While most Washington DC students spend their first weekend in college going out with friends, attending football games, and exploring the city, these three freshman spent their labor day weekend at Quantico Marine Base in intense training. They experienced first hand the moral, mental, and physical strain it takes to be officers in the Navy and Marine Corps through many different training exercises, like the Marine Obstacle course. Completing the “o-course” at Quantico is the ultimate test that one needs to pass before officially becoming a Marine officer, and these freshmen tried it their first weekend as midshipmen.
“I felt like Tarzan swinging with my hands in full uniform and boots,” said Macyko.
Being a part of the unit fosters growth in each individual. While the students do attend weekly workouts they also have mandatory study time every week, on top of community service and professional development requirements. To be qualified to commission as an officer after graduation, one needs to have the necessary skills to lead others, not just be physically fit. Through their time in the program, each of them will truly discover their strengths and weaknesses and learn how to improve themselves.
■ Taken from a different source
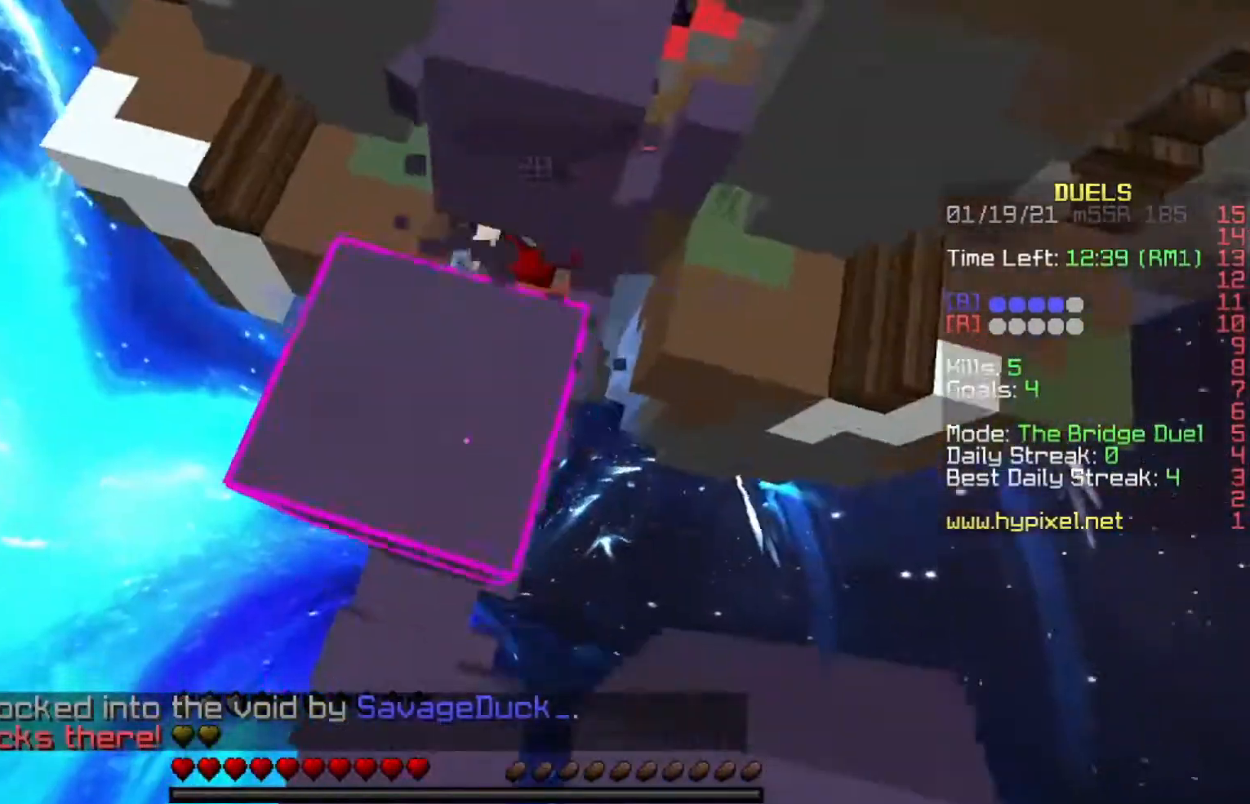
{"keys": ["d", "w"], "events": [[301, "a", "down"], [434, "a", "up"]]}
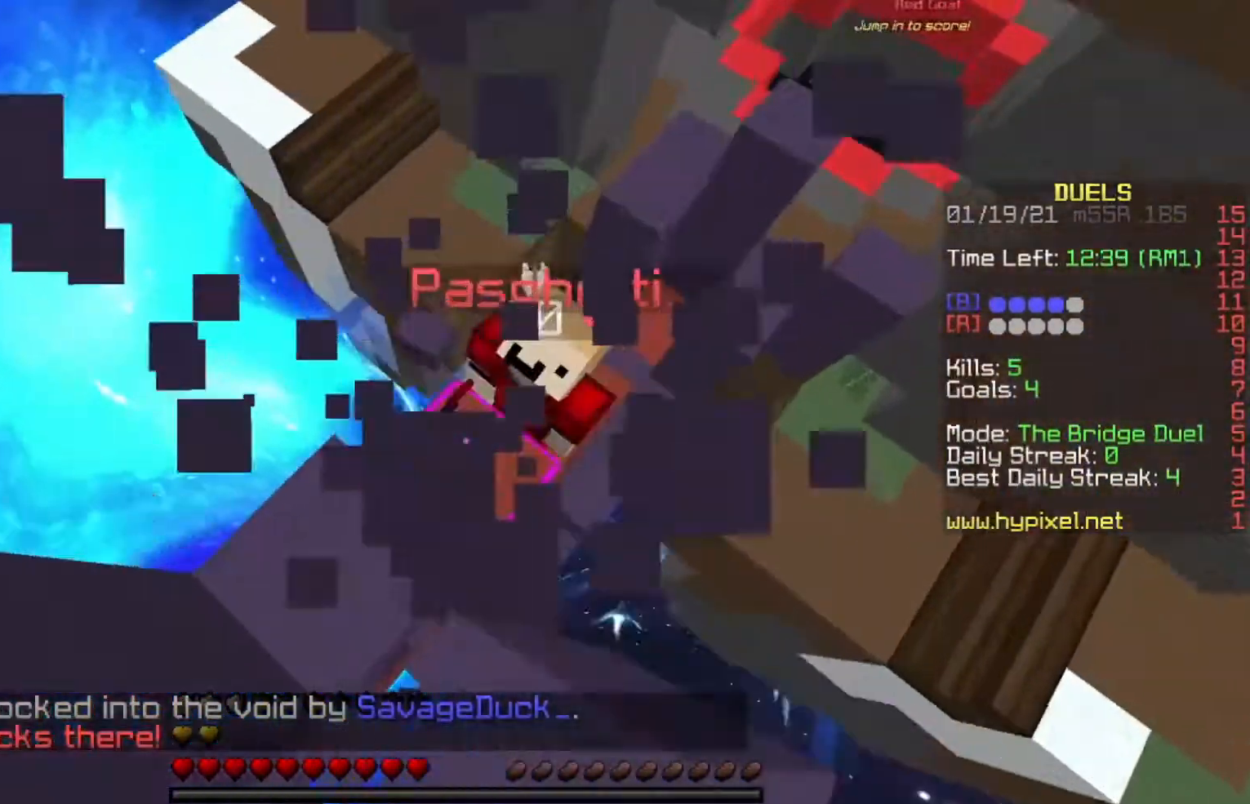
{"keys": ["d", "w"], "events": [[167, "a", "down"], [300, "a", "up"]]}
Although it can feel like these students live two separate lives, they work hard on integrating their life in NROTC to their college life. They wake up hours before most of their peers to travel across DC and finish a big part of their day just as everyone is waking up. The little snippet we see of them here on campus is them going to class wearing a khaki uniform with strange hats. Hopefully, their numbers will continue to grow in the upcoming years with each new class.
“You can always hear stories from people about doing this sort of thing, but you will never understand until you experience it for yourself,” said Moreno. “I now am beginning to understand what it takes to be apart of the Marines, the few, the proud.”